## Exercise description
With the pictures excluded, repeat every entry exactly.

(Saved entries)

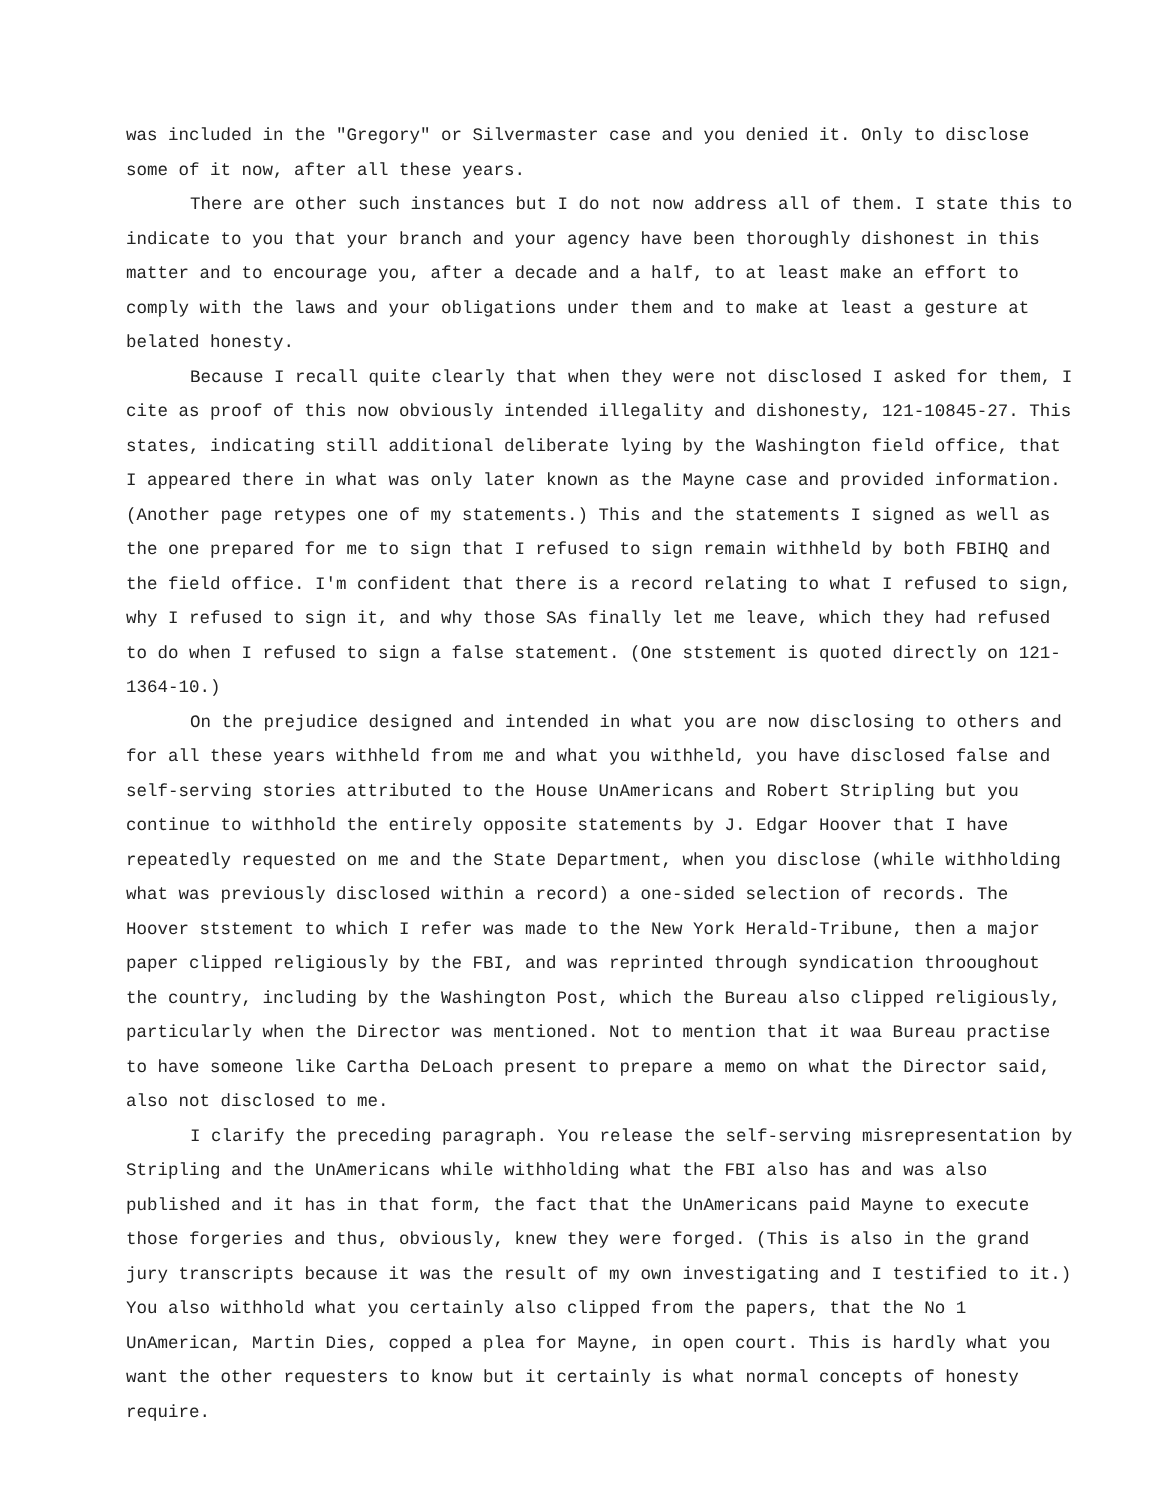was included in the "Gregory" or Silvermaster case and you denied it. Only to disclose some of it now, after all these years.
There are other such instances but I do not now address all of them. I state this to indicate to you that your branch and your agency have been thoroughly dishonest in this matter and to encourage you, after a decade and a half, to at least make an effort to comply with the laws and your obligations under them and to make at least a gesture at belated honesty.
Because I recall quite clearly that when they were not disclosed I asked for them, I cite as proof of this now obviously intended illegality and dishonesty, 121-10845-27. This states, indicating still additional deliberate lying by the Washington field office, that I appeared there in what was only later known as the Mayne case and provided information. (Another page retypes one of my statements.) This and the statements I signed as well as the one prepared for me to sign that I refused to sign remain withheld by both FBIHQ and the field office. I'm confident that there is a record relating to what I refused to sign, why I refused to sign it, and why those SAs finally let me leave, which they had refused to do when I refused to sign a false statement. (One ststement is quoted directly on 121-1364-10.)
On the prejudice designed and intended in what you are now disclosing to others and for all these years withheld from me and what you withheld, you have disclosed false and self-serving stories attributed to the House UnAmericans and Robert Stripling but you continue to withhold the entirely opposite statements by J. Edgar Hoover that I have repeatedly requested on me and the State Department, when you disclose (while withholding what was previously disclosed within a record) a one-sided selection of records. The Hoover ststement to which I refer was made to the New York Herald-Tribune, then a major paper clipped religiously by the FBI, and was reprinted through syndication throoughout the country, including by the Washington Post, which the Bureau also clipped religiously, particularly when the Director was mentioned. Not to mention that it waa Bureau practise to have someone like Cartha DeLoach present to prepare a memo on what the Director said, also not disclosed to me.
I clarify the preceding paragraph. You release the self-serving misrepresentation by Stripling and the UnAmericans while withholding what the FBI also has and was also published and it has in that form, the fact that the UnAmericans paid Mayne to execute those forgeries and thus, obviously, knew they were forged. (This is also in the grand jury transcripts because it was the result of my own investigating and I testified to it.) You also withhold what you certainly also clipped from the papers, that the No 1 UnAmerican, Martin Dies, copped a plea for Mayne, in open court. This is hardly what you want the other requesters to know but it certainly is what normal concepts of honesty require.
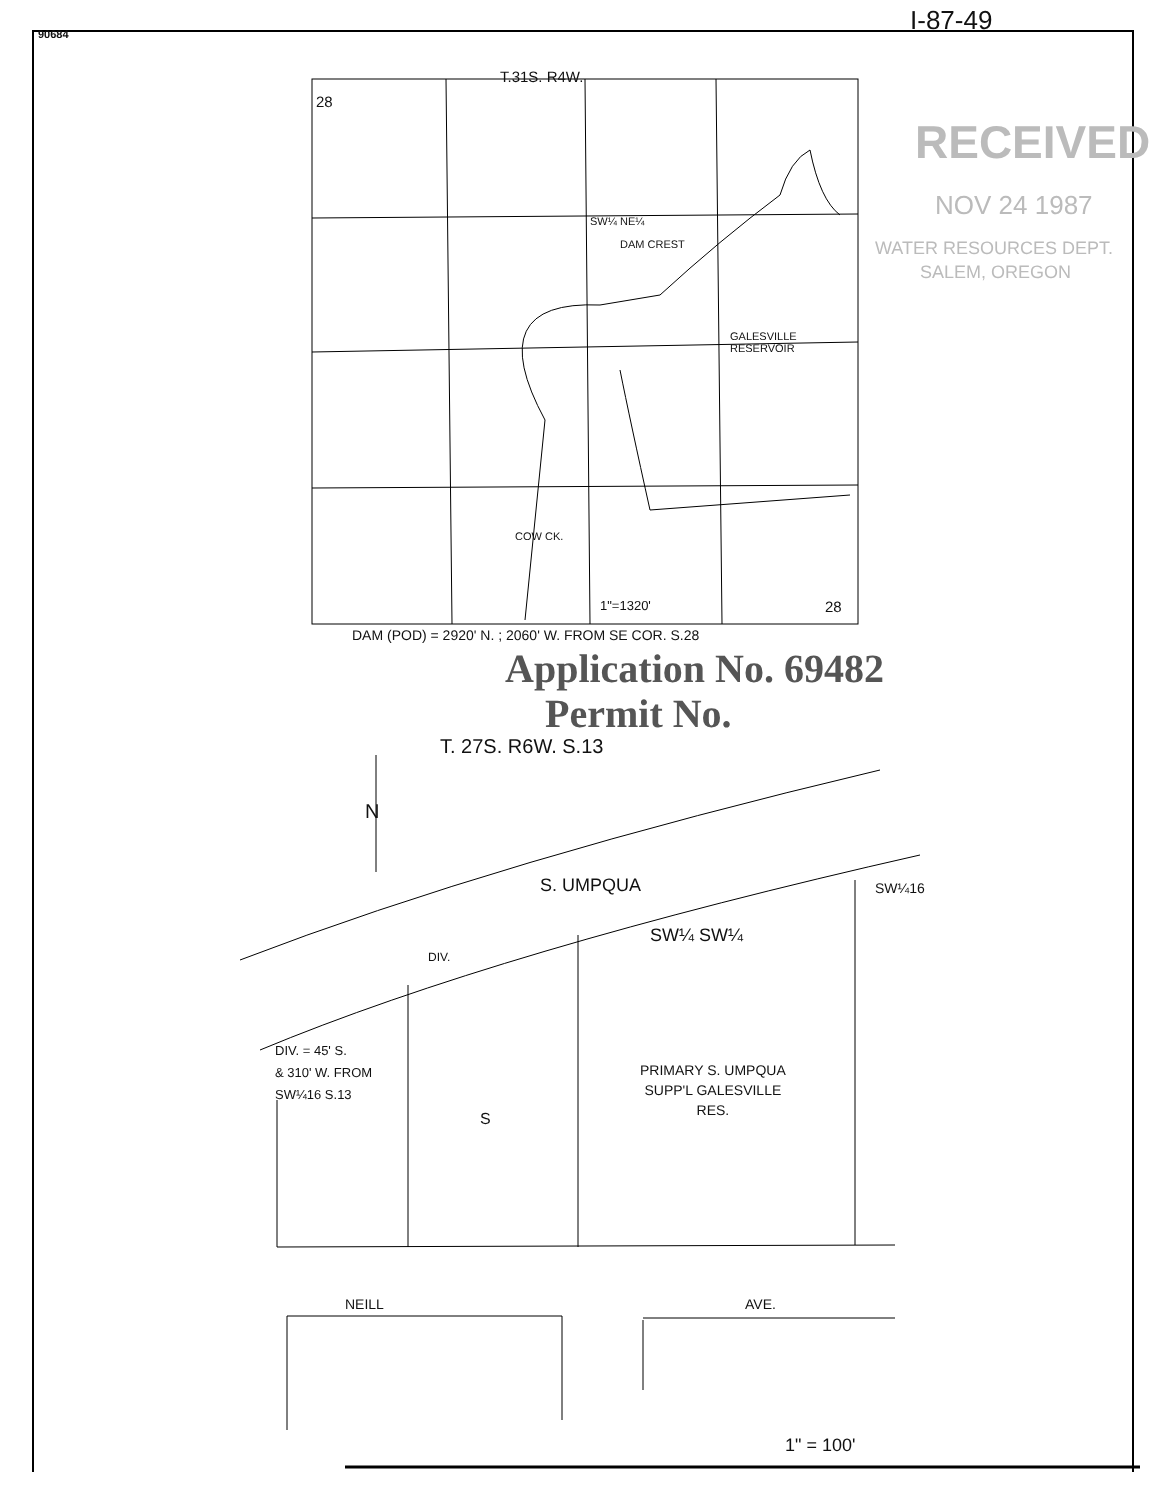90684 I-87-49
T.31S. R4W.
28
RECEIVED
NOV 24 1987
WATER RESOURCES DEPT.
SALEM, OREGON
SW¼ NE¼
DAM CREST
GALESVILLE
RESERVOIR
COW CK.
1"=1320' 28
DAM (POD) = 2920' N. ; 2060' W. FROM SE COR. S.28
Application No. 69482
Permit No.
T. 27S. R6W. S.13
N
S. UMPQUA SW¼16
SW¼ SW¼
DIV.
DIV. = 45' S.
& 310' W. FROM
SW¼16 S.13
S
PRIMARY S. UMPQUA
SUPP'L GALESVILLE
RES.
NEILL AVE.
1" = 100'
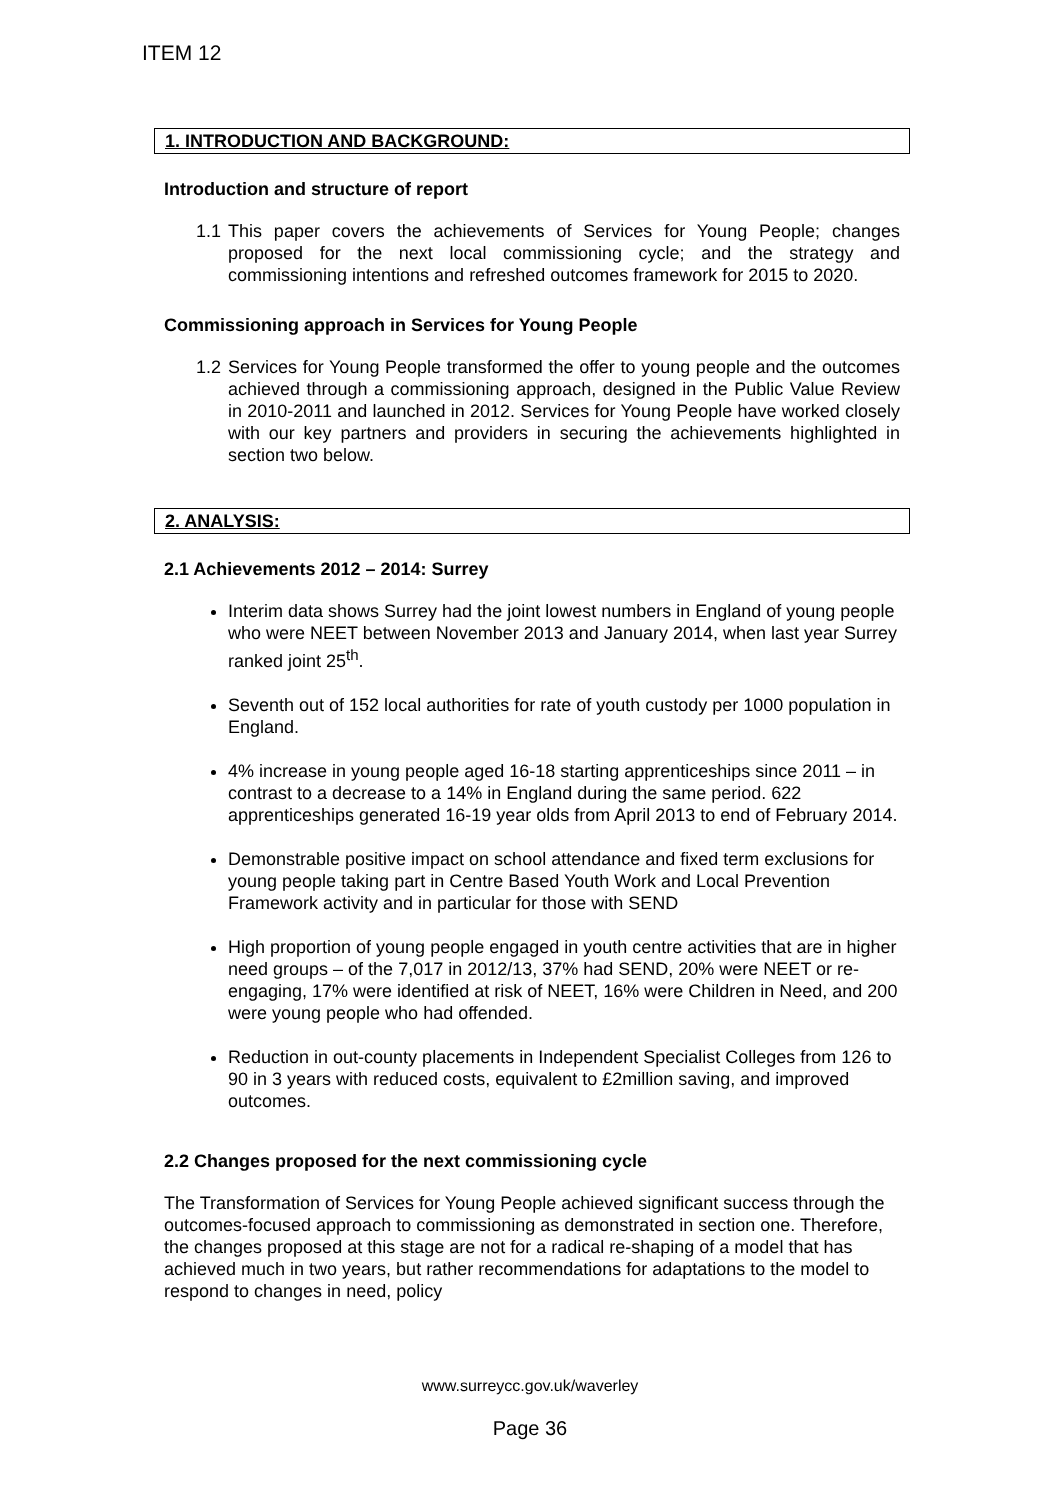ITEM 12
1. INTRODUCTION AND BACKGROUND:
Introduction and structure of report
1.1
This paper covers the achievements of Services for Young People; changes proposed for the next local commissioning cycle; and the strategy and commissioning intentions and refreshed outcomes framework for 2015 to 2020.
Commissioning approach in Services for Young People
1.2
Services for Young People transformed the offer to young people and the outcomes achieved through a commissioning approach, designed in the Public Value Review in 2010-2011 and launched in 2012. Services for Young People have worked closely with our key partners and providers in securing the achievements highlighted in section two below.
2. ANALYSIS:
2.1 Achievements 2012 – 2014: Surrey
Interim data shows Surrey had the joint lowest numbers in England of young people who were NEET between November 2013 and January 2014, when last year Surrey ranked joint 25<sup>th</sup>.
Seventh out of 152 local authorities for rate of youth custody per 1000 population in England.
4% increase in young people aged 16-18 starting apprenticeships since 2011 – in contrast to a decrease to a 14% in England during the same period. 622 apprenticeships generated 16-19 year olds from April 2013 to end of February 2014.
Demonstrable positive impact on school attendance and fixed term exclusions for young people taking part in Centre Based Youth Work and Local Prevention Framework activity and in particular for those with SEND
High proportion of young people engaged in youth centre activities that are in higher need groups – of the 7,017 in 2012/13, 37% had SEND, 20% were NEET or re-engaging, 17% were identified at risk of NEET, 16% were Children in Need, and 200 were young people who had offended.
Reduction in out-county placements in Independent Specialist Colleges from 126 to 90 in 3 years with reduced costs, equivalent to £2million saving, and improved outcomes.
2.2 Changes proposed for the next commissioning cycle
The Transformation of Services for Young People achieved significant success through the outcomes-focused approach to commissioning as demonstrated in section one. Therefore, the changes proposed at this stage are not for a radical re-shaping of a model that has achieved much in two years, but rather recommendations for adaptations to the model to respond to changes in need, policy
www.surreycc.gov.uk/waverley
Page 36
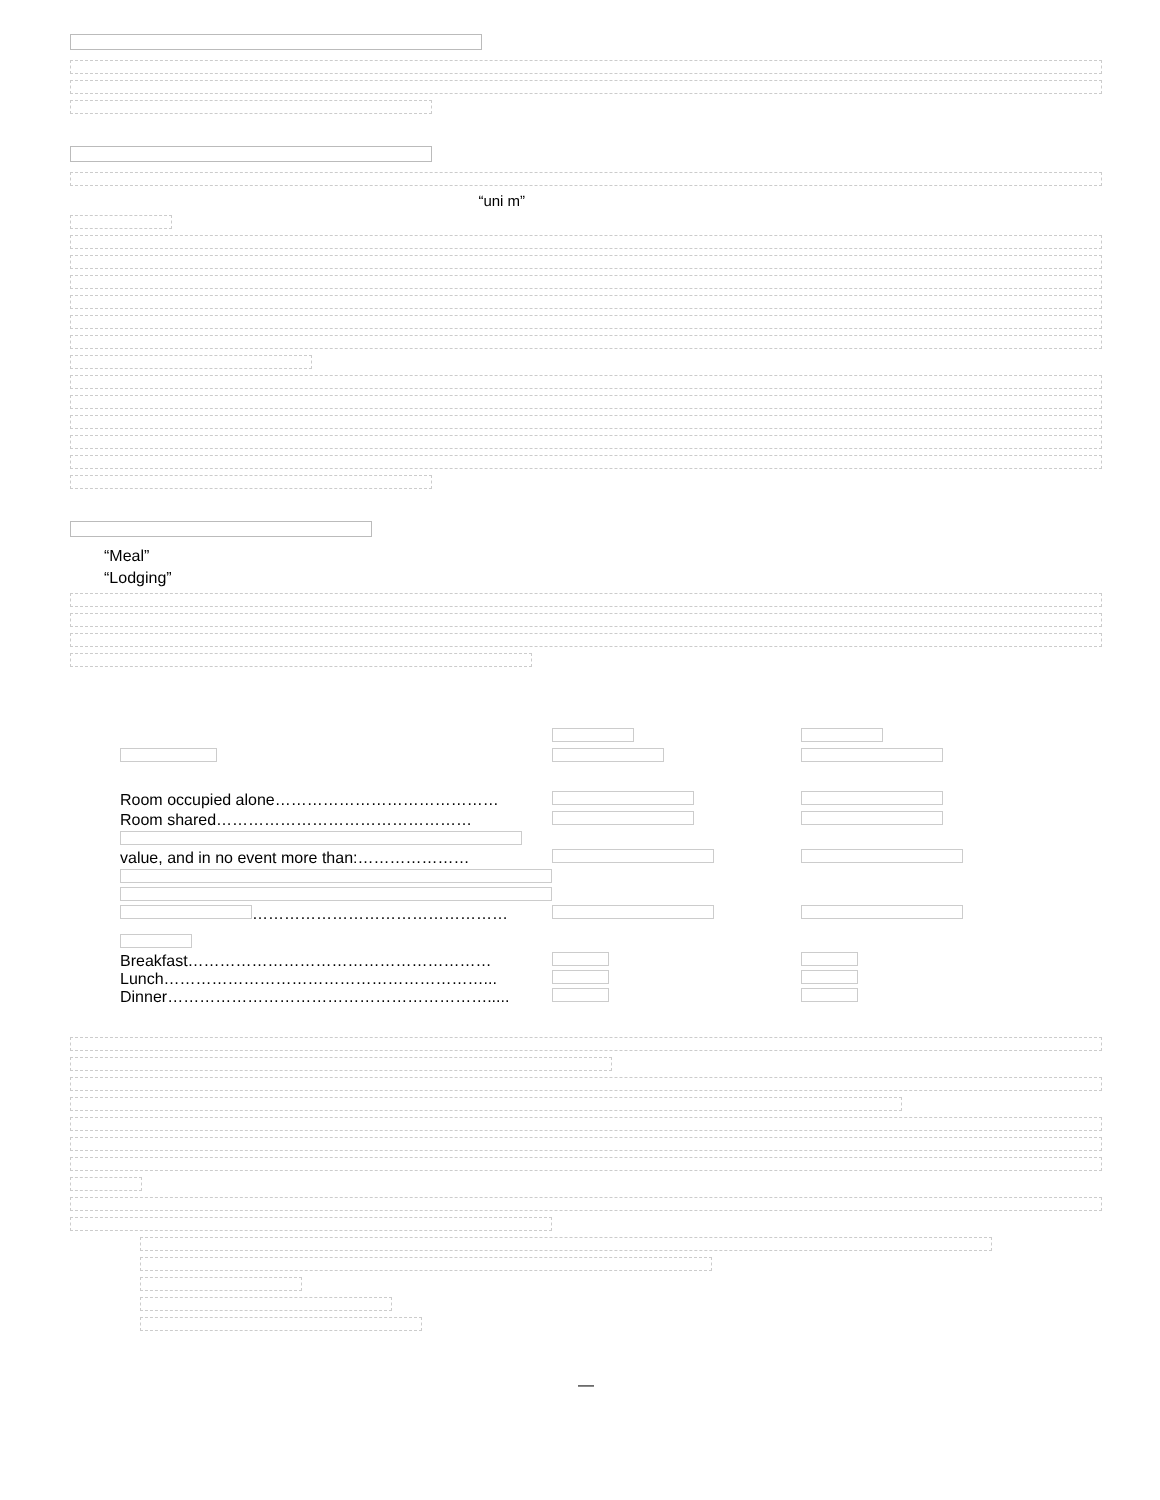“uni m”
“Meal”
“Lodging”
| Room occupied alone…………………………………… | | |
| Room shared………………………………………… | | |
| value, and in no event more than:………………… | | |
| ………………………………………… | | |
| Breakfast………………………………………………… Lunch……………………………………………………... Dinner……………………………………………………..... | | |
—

## Solution for this task
was included in the "Gregory" or Silvermaster case and you denied it. Only to disclose some of it now, after all these years.
There are other such instances but I do not now address all of them. I state this to indicate to you that your branch and your agency have been thoroughly dishonest in this matter and to encourage you, after a decade and a half, to at least make an effort to comply with the laws and your obligations under them and to make at least a gesture at belated honesty.
Because I recall quite clearly that when they were not disclosed I asked for them, I cite as proof of this now obviously intended illegality and dishonesty, 121-10845-27. This states, indicating still additional deliberate lying by the Washington field office, that I appeared there in what was only later known as the Mayne case and provided information. (Another page retypes one of my statements.) This and the statements I signed as well as the one prepared for me to sign that I refused to sign remain withheld by both FBIHQ and the field office. I'm confident that there is a record relating to what I refused to sign, why I refused to sign it, and why those SAs finally let me leave, which they had refused to do when I refused to sign a false statement. (One ststement is quoted directly on 121-1364-10.)
On the prejudice designed and intended in what you are now disclosing to others and for all these years withheld from me and what you withheld, you have disclosed false and self-serving stories attributed to the House UnAmericans and Robert Stripling but you continue to withhold the entirely opposite statements by J. Edgar Hoover that I have repeatedly requested on me and the State Department, when you disclose (while withholding what was previously disclosed within a record) a one-sided selection of records. The Hoover ststement to which I refer was made to the New York Herald-Tribune, then a major paper clipped religiously by the FBI, and was reprinted through syndication throoughout the country, including by the Washington Post, which the Bureau also clipped religiously, particularly when the Director was mentioned. Not to mention that it waa Bureau practise to have someone like Cartha DeLoach present to prepare a memo on what the Director said, also not disclosed to me.
I clarify the preceding paragraph. You release the self-serving misrepresentation by Stripling and the UnAmericans while withholding what the FBI also has and was also published and it has in that form, the fact that the UnAmericans paid Mayne to execute those forgeries and thus, obviously, knew they were forged. (This is also in the grand jury transcripts because it was the result of my own investigating and I testified to it.) You also withhold what you certainly also clipped from the papers, that the No 1 UnAmerican, Martin Dies, copped a plea for Mayne, in open court. This is hardly what you want the other requesters to know but it certainly is what normal concepts of honesty require.
90684 I-87-49
T.31S. R4W.
28
RECEIVED
NOV 24 1987
WATER RESOURCES DEPT.
SALEM, OREGON
SW¼ NE¼
DAM CREST
GALESVILLE
RESERVOIR
COW CK.
1"=1320' 28
DAM (POD) = 2920' N. ; 2060' W. FROM SE COR. S.28
Application No. 69482
Permit No.
T. 27S. R6W. S.13
N
S. UMPQUA SW¼16
SW¼ SW¼
DIV.
DIV. = 45' S.
& 310' W. FROM
SW¼16 S.13
S
PRIMARY S. UMPQUA
SUPP'L GALESVILLE
RES.
NEILL AVE.
1" = 100'
ITEM 12
1. INTRODUCTION AND BACKGROUND:
Introduction and structure of report
1.1
This paper covers the achievements of Services for Young People; changes proposed for the next local commissioning cycle; and the strategy and commissioning intentions and refreshed outcomes framework for 2015 to 2020.
Commissioning approach in Services for Young People
1.2
Services for Young People transformed the offer to young people and the outcomes achieved through a commissioning approach, designed in the Public Value Review in 2010-2011 and launched in 2012. Services for Young People have worked closely with our key partners and providers in securing the achievements highlighted in section two below.
2. ANALYSIS:
2.1 Achievements 2012 – 2014: Surrey
Interim data shows Surrey had the joint lowest numbers in England of young people who were NEET between November 2013 and January 2014, when last year Surrey ranked joint 25<sup>th</sup>.
Seventh out of 152 local authorities for rate of youth custody per 1000 population in England.
4% increase in young people aged 16-18 starting apprenticeships since 2011 – in contrast to a decrease to a 14% in England during the same period. 622 apprenticeships generated 16-19 year olds from April 2013 to end of February 2014.
Demonstrable positive impact on school attendance and fixed term exclusions for young people taking part in Centre Based Youth Work and Local Prevention Framework activity and in particular for those with SEND
High proportion of young people engaged in youth centre activities that are in higher need groups – of the 7,017 in 2012/13, 37% had SEND, 20% were NEET or re-engaging, 17% were identified at risk of NEET, 16% were Children in Need, and 200 were young people who had offended.
Reduction in out-county placements in Independent Specialist Colleges from 126 to 90 in 3 years with reduced costs, equivalent to £2million saving, and improved outcomes.
2.2 Changes proposed for the next commissioning cycle
The Transformation of Services for Young People achieved significant success through the outcomes-focused approach to commissioning as demonstrated in section one. Therefore, the changes proposed at this stage are not for a radical re-shaping of a model that has achieved much in two years, but rather recommendations for adaptations to the model to respond to changes in need, policy
www.surreycc.gov.uk/waverley
Page 36
“uni m”
“Meal”
“Lodging”
| Room occupied alone…………………………………… | | |
| Room shared………………………………………… | | |
| value, and in no event more than:………………… | | |
| ………………………………………… | | |
| Breakfast………………………………………………… Lunch……………………………………………………... Dinner……………………………………………………..... | | |
—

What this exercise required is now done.